TASK DESCRIPTION »
Transcribe each line of the material as it is, and drop any picture.

RECORDED DATA »
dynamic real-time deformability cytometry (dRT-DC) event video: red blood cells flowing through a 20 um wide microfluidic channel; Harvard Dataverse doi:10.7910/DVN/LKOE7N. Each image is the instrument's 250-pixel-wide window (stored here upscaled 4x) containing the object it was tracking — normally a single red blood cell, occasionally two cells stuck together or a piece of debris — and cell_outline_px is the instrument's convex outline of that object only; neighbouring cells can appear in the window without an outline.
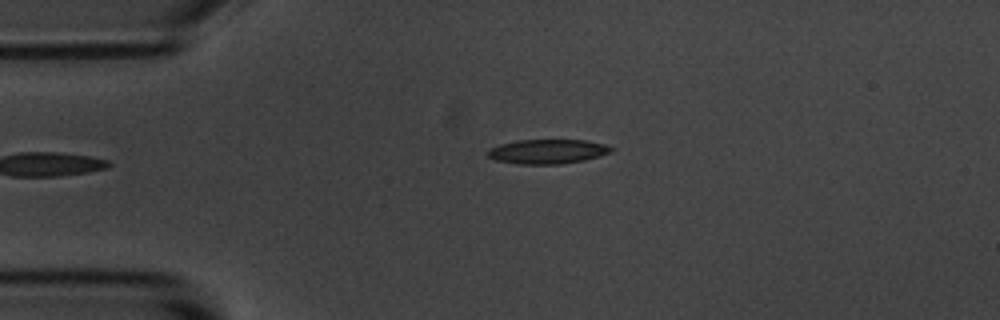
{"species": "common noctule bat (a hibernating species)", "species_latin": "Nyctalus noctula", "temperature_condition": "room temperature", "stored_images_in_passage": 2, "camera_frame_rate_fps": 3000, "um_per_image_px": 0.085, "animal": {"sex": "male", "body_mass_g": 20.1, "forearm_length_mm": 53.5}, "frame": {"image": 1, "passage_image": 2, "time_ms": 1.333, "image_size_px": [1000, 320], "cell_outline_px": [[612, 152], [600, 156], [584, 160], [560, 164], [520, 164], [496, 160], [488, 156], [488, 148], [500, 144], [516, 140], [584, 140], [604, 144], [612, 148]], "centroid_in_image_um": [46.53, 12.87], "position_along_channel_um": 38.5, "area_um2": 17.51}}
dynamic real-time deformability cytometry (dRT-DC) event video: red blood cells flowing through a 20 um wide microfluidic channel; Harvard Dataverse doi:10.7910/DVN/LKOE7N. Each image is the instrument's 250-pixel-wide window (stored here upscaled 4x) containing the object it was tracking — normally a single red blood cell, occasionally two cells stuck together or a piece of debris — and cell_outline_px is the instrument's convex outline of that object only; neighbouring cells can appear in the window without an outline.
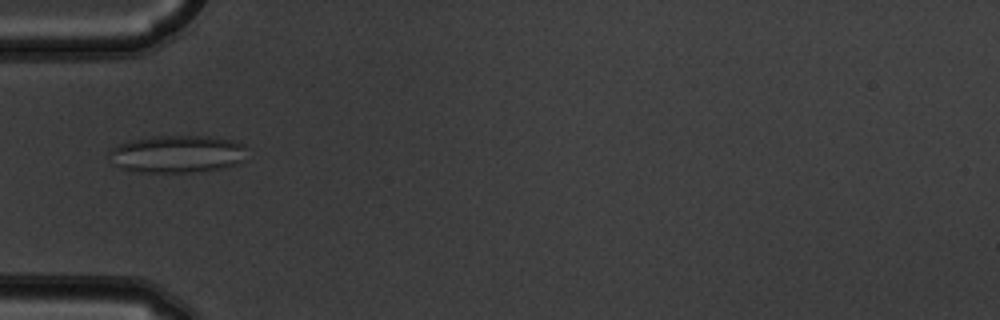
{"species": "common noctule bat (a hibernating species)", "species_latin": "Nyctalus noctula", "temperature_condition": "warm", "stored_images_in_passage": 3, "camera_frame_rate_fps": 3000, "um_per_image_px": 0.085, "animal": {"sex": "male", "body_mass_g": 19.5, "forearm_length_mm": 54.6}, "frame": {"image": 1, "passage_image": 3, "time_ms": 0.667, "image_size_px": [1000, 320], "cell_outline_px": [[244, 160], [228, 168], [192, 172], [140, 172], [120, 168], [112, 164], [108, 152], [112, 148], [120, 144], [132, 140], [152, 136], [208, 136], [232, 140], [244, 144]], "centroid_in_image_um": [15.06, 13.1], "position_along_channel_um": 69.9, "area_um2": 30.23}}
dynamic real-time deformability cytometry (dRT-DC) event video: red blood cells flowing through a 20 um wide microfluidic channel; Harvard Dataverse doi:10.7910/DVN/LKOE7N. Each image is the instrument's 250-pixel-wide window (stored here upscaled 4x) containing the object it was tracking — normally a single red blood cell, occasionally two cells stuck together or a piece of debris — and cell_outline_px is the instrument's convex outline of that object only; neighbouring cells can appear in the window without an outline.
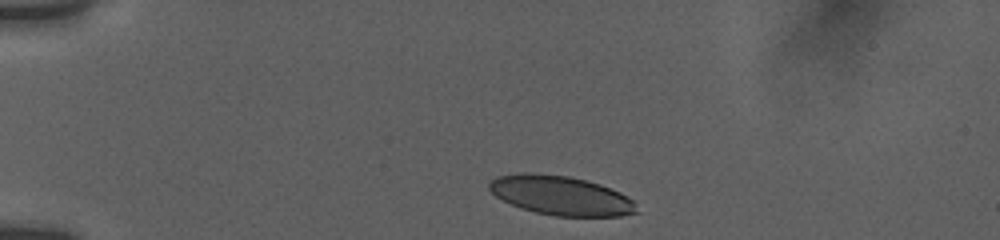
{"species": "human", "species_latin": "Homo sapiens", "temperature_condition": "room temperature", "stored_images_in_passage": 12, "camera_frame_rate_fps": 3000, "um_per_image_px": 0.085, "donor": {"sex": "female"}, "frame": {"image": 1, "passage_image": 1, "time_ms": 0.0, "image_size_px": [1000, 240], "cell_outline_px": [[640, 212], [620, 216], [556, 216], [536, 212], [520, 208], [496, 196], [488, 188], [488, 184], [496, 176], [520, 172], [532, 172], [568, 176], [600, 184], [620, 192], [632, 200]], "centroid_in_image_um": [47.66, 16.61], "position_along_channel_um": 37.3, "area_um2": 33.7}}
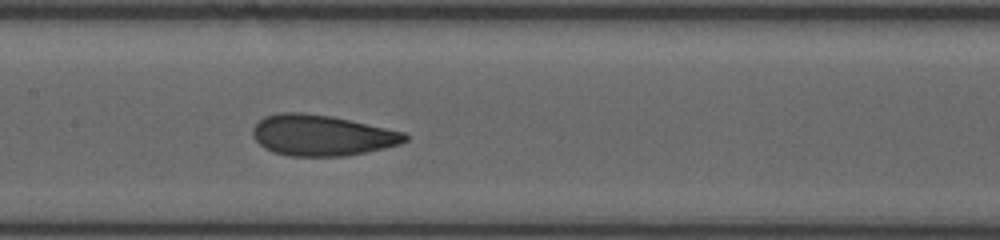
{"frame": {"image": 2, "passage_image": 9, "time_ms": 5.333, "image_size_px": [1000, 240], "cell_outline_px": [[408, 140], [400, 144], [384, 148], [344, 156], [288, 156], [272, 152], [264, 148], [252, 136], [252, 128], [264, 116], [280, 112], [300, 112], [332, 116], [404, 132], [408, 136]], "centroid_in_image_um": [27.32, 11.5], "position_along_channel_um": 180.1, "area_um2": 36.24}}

ANSWER FOR THE TASK »
dynamic real-time deformability cytometry (dRT-DC) event video: red blood cells flowing through a 20 um wide microfluidic channel; Harvard Dataverse doi:10.7910/DVN/LKOE7N. Each image is the instrument's 250-pixel-wide window (stored here upscaled 4x) containing the object it was tracking — normally a single red blood cell, occasionally two cells stuck together or a piece of debris — and cell_outline_px is the instrument's convex outline of that object only; neighbouring cells can appear in the window without an outline.
{"species": "common noctule bat (a hibernating species)", "species_latin": "Nyctalus noctula", "temperature_condition": "room temperature", "stored_images_in_passage": 2, "camera_frame_rate_fps": 3000, "um_per_image_px": 0.085, "animal": {"sex": "male", "body_mass_g": 20.1, "forearm_length_mm": 53.5}, "frame": {"image": 1, "passage_image": 2, "time_ms": 1.333, "image_size_px": [1000, 320], "cell_outline_px": [[612, 152], [600, 156], [584, 160], [560, 164], [520, 164], [496, 160], [488, 156], [488, 148], [500, 144], [516, 140], [584, 140], [604, 144], [612, 148]], "centroid_in_image_um": [46.53, 12.87], "position_along_channel_um": 38.5, "area_um2": 17.51}}
dynamic real-time deformability cytometry (dRT-DC) event video: red blood cells flowing through a 20 um wide microfluidic channel; Harvard Dataverse doi:10.7910/DVN/LKOE7N. Each image is the instrument's 250-pixel-wide window (stored here upscaled 4x) containing the object it was tracking — normally a single red blood cell, occasionally two cells stuck together or a piece of debris — and cell_outline_px is the instrument's convex outline of that object only; neighbouring cells can appear in the window without an outline.
{"species": "common noctule bat (a hibernating species)", "species_latin": "Nyctalus noctula", "temperature_condition": "warm", "stored_images_in_passage": 3, "camera_frame_rate_fps": 3000, "um_per_image_px": 0.085, "animal": {"sex": "male", "body_mass_g": 19.5, "forearm_length_mm": 54.6}, "frame": {"image": 1, "passage_image": 3, "time_ms": 0.667, "image_size_px": [1000, 320], "cell_outline_px": [[244, 160], [228, 168], [192, 172], [140, 172], [120, 168], [112, 164], [108, 152], [112, 148], [120, 144], [132, 140], [152, 136], [208, 136], [232, 140], [244, 144]], "centroid_in_image_um": [15.06, 13.1], "position_along_channel_um": 69.9, "area_um2": 30.23}}
dynamic real-time deformability cytometry (dRT-DC) event video: red blood cells flowing through a 20 um wide microfluidic channel; Harvard Dataverse doi:10.7910/DVN/LKOE7N. Each image is the instrument's 250-pixel-wide window (stored here upscaled 4x) containing the object it was tracking — normally a single red blood cell, occasionally two cells stuck together or a piece of debris — and cell_outline_px is the instrument's convex outline of that object only; neighbouring cells can appear in the window without an outline.
{"species": "human", "species_latin": "Homo sapiens", "temperature_condition": "room temperature", "stored_images_in_passage": 12, "camera_frame_rate_fps": 3000, "um_per_image_px": 0.085, "donor": {"sex": "female"}, "frame": {"image": 1, "passage_image": 1, "time_ms": 0.0, "image_size_px": [1000, 240], "cell_outline_px": [[640, 212], [620, 216], [556, 216], [536, 212], [520, 208], [496, 196], [488, 188], [488, 184], [496, 176], [520, 172], [532, 172], [568, 176], [600, 184], [620, 192], [632, 200]], "centroid_in_image_um": [47.66, 16.61], "position_along_channel_um": 37.3, "area_um2": 33.7}}
{"frame": {"image": 2, "passage_image": 9, "time_ms": 5.333, "image_size_px": [1000, 240], "cell_outline_px": [[408, 140], [400, 144], [384, 148], [344, 156], [288, 156], [272, 152], [264, 148], [252, 136], [252, 128], [264, 116], [280, 112], [300, 112], [332, 116], [404, 132], [408, 136]], "centroid_in_image_um": [27.32, 11.5], "position_along_channel_um": 180.1, "area_um2": 36.24}}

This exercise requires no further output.